Many citizens and environmental advocates signed up to speak at the Arkansas Department of Environmental Quality headquarters in North Little Rock. Some invoked   the heavy hand of literary wisdom in their defense of the Buffalo National River, the Ouachita Mountains and the Caney Creek Wilderness area.  Katie Campbell of the Arkansas Arts Center Children's Theater was among them.

“One touch of nature makes the whole world kin,” she said, referencing Shakespeare’s Troilus and Cressida. “This one touch of nature is some character trait which is common to us all.”

She told EPA officials how the retrofitting of coal plants with cleaner burning technologies should be welcomed.

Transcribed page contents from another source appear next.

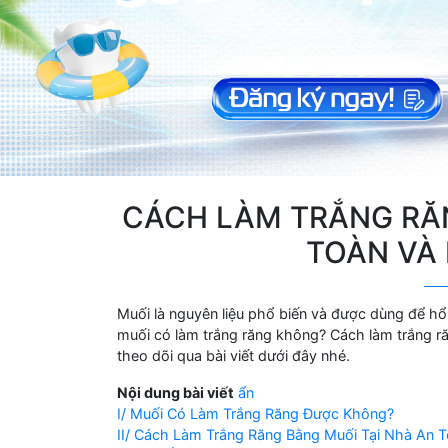
CÁCH LÀM TRẮNG RĂN
TOÀN VÀ 
Muối là nguyên liệu phổ biến và được dùng để hổ 
muối có làm trắng răng không? Cách làm trắng r
theo dõi qua bài viết dưới đây nhé.
Nội dung bài viết
ẩn
I/ Muối Có Làm Trắng Răng Được Không?
II/ Cách Làm Trắng Răng Bằng Muối Tại Nhà An T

“Will Arkansans’ touch of nature be the conviction and courage of advocates for clean air, healthy communities and growing economies?”

Rabbi Eugene Levy brought the Bible into the case for curbing the dirty emissions of coal. He explained that Arkansans also frequently use that text to justify their positions and philosophies.

“Thus, in the book of Genesis, when God breathed into us the breath of life, we see that it was pure, untainted, unpolluted breath. And that is what makes us holy as God is holy. Conversely, polluted breath is unholy,” he said.  

An unholy breath characterized more literally by some as respiratory problems like asthma, not to mention heart disease, brought on by the inhalation of particulate matter, sulfur dioxide and nitrogen oxides. The EPA said just over a week ago that 9 coal units at six locations across the state need to reduce emissions of those compounds by more than 86,000 tons per year. That scenario irks some advocates for the state's largest energy consumers, like Jordan Tinsely of the Arkansas Electric Energy Consumers Incorporated and the Arkansas Gas Consumers Incorporated.

“This federal implementation is going to require billions of dollars in controls on stationery sources, including much of the low-cost electric generation capacity in Arkansas,” he said.

Chad Wood of the Energy and Environmental Alliance of Arkansas reiterated several of the concerns of electricity providers.

“The chief among these concerns is that the EPA has failed to realistically assess the true cost of this proposed rule for owners of Arkansas’s electric utilities and their customers, including the actual costs of the controls proposed for many of Arkansas’s electric generating units,” he said.

Operating under the Federal Clean Air Act, the EPA set forth the mandate with the goal of increasing visibility on certain national lands, referred to by the EPA as “Class 1” areas. But utility companies say the rule has been implemented too quickly, with little time to comment and respond.

“Our driving concern is that any of the costs resulting from the rule not unfairly or adversely affect our customers or our co-owners,” said Sally Graham, a spokeswoman for Entergy Arkansas.

Estimates for retrofitting the Arkansas plants with cleaner burning technologies had previously run up to a billion dollars. Utilities like Entergy and the Electric Cooperatives of Arkansas say that cost may end up largely resulting in higher rates for consumers. But the changes were praised in a post-hearing press conference, where Glen Hooks of the Sierra Club drove home the point for clean air.

“When I go to the Upper Buffalo River, I want to see the river and the bluffs. When I go to the Caney Creek Wilderness areas, I want to see the wilderness. And someday I want my grandchildren to see it. The plan being discussed today…is a roadmap to how we protect our important Arkansas areas from haze for generations to come,” he said.

And Hooks said measures to clear haze will also have their side-benefits.

“Cleaner air, better public health, plus the creation of thousands clean energy jobs right here in Arkansas,” he said. Though he said the Sierra Club has not  

Discussion will continue on the proposed rules, as EPA officials say they're extending the public comment period by at least 30 days past the initial May 16th deadline.